Du côté du Parti libéral genevois (PLR), 175 membres contre 45, soit près de 80% des voix, se sont déclarés favorables à une fusion future. Au Parti radical genevois (PRD), l’approbation s’est élevée à 81%, avec 122 voix pour, 8 contre et 12 abstentions. De chaque côté, une heure de débat a suffit pour arriver à ce résultat.

Consultée pour la première fois, la base des deux partis a été convaincue de l’importance de s’unir pour devenir une force de droite forte, capable de contrer la gauche et le populisme aux niveaux communal, cantonal et fédéral. Or les deux formations connaissent une érosion constante à Genève.

Dans l’immédiat, ces fiançailles laissent les associations libérales et radicales libres d’établir des listes communes en vue des élections communales de 2011. Mais les instances dirigeantes ont désormais le feu vert pour poursuivre les négociations sur les statuts et, surtout, le programme de la nouvelle formation.

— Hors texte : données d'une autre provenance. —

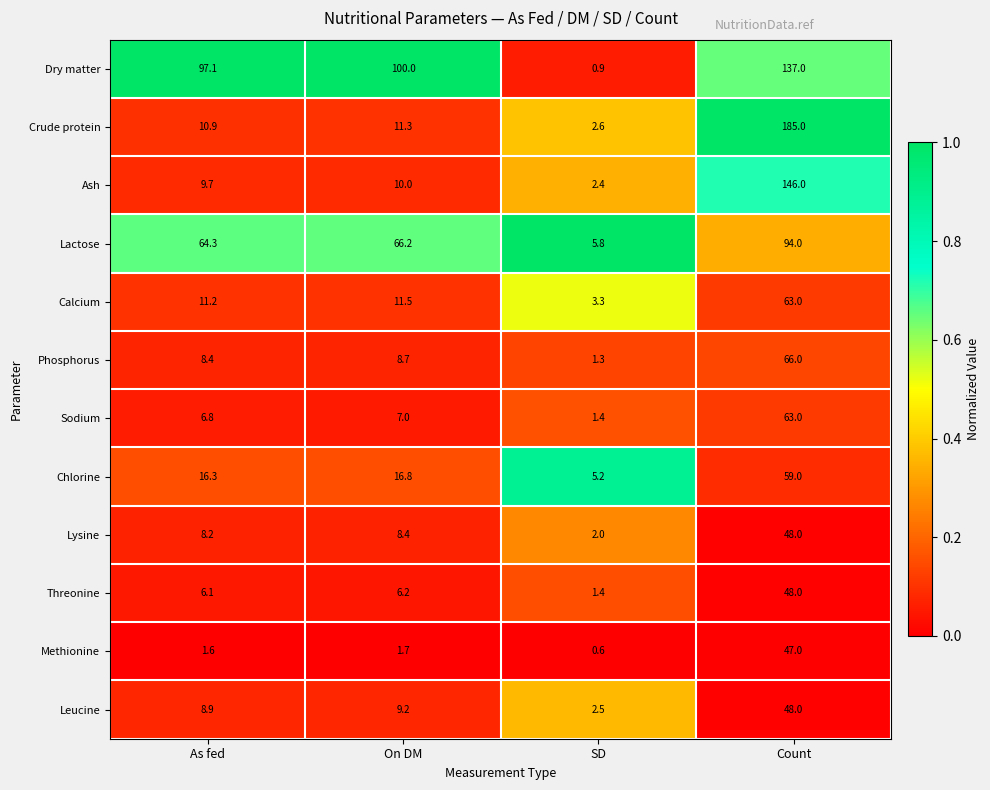

List the labels in order of Crude protein value, largest first.

Count, On DM, As fed, SD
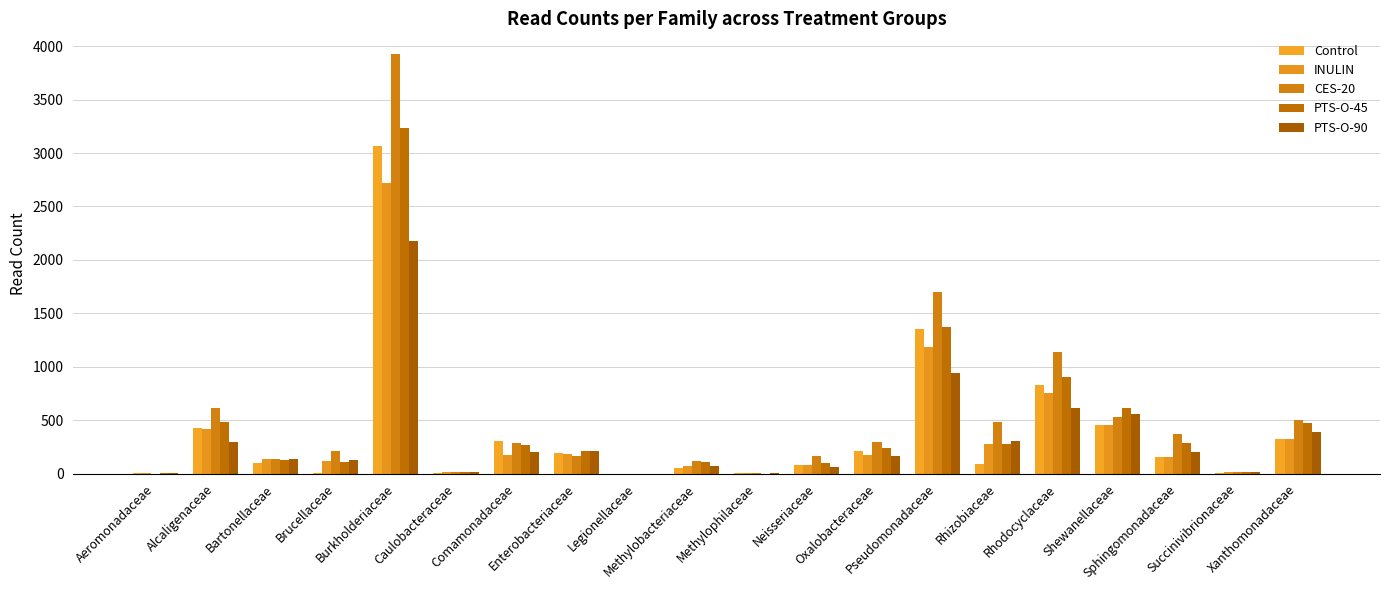

The value of CES-20 at Methylobacteriaceae is 114. True or false?

True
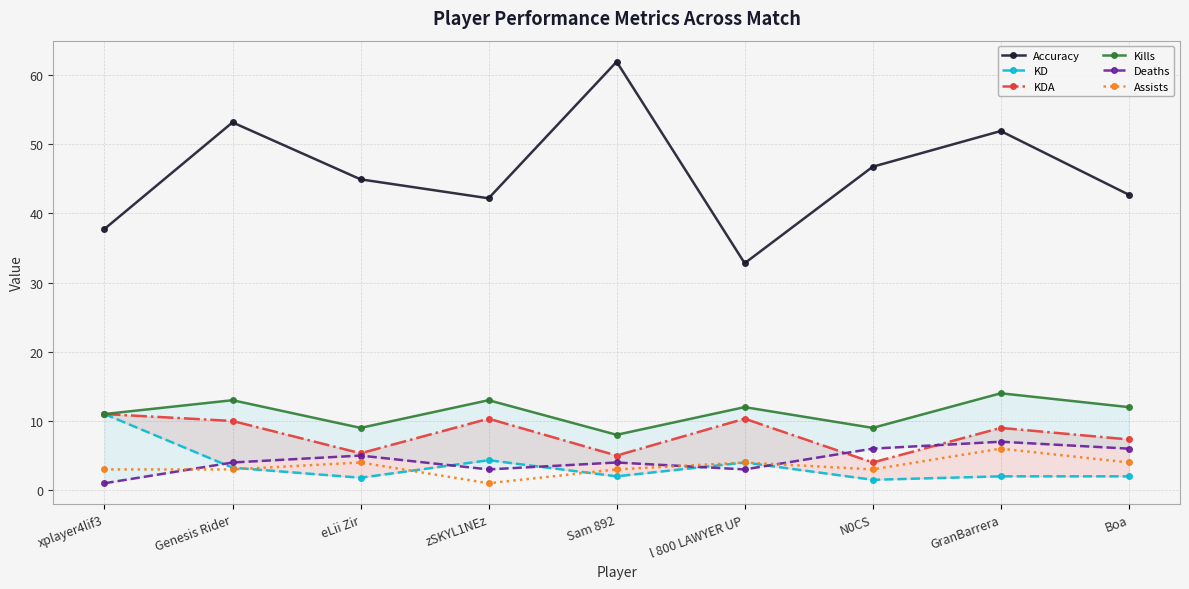

Reading left to right, extract all data points from this chart.

Accuracy: xplayer4lif3=37.7	Genesis Rider=53.1	eLii Zir=44.9	zSKYL1NEz=42.2	Sam 892=61.9	l 800 LAWYER UP=32.8	N0CS=46.7	GranBarrera=51.9	Boa=42.7
KD: xplayer4lif3=11.0	Genesis Rider=3.2	eLii Zir=1.8	zSKYL1NEz=4.3	Sam 892=2.0	l 800 LAWYER UP=4.0	N0CS=1.5	GranBarrera=2.0	Boa=2.0
KDA: xplayer4lif3=11.0	Genesis Rider=10.0	eLii Zir=5.3	zSKYL1NEz=10.3	Sam 892=5.0	l 800 LAWYER UP=10.3	N0CS=4.0	GranBarrera=9.0	Boa=7.3
Kills: xplayer4lif3=11.0	Genesis Rider=13.0	eLii Zir=9.0	zSKYL1NEz=13.0	Sam 892=8.0	l 800 LAWYER UP=12.0	N0CS=9.0	GranBarrera=14.0	Boa=12.0
Deaths: xplayer4lif3=1.0	Genesis Rider=4.0	eLii Zir=5.0	zSKYL1NEz=3.0	Sam 892=4.0	l 800 LAWYER UP=3.0	N0CS=6.0	GranBarrera=7.0	Boa=6.0
Assists: xplayer4lif3=3.0	Genesis Rider=3.0	eLii Zir=4.0	zSKYL1NEz=1.0	Sam 892=3.0	l 800 LAWYER UP=4.0	N0CS=3.0	GranBarrera=6.0	Boa=4.0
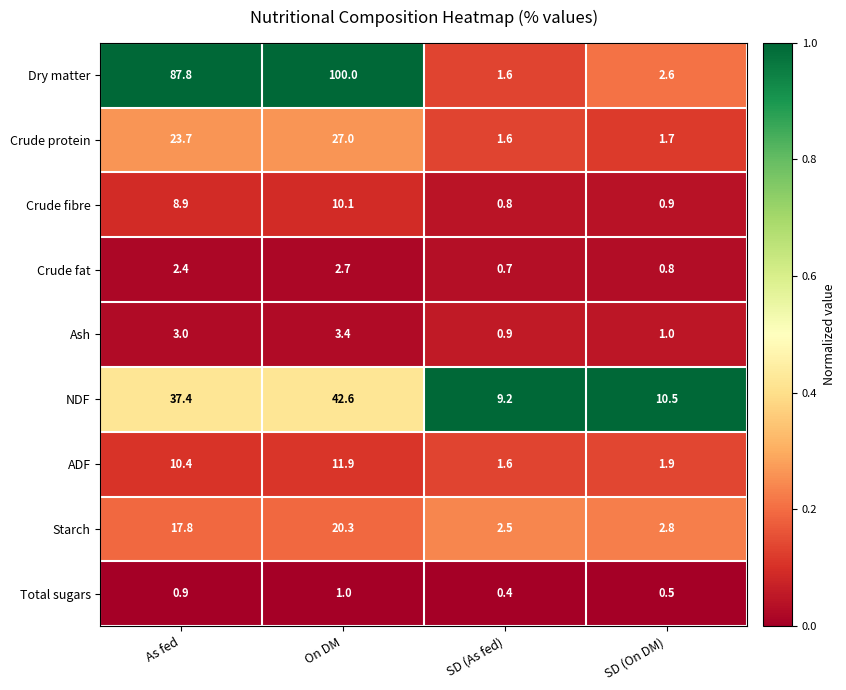

List the series in order of their peak value, lowest first.

Total sugars, Crude fat, Ash, Crude fibre, ADF, Starch, Crude protein, NDF, Dry matter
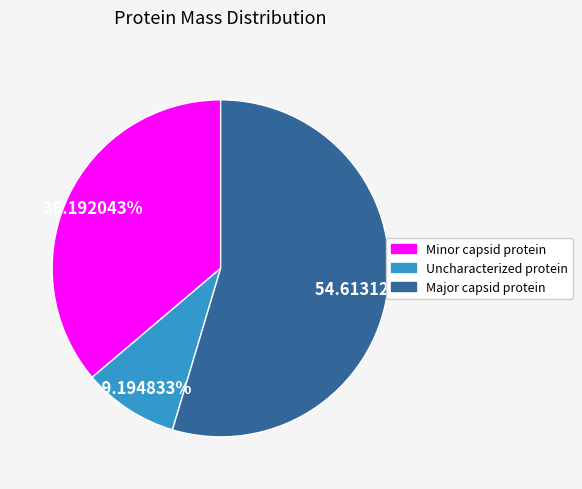

What is the smallest slice in the pie chart?

Uncharacterized protein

A Genève, le PLG est le premier parti du canton avec 20 élus au Grand Conseil et deux au gouvernement, tandis que le PRG compte 11 députés et un conseiller d’Etat. Cette situation, inverse à celle qui prévalait sur le plan national et dans de nombreux cantons, explique les réticences des deux formations à fusionner au bout du lac. Le PLR Suisse a été fondé en janvier 2009, et le mariage a été consommé dans la plupart des cantons, sauf Vaud et Bâle-Ville.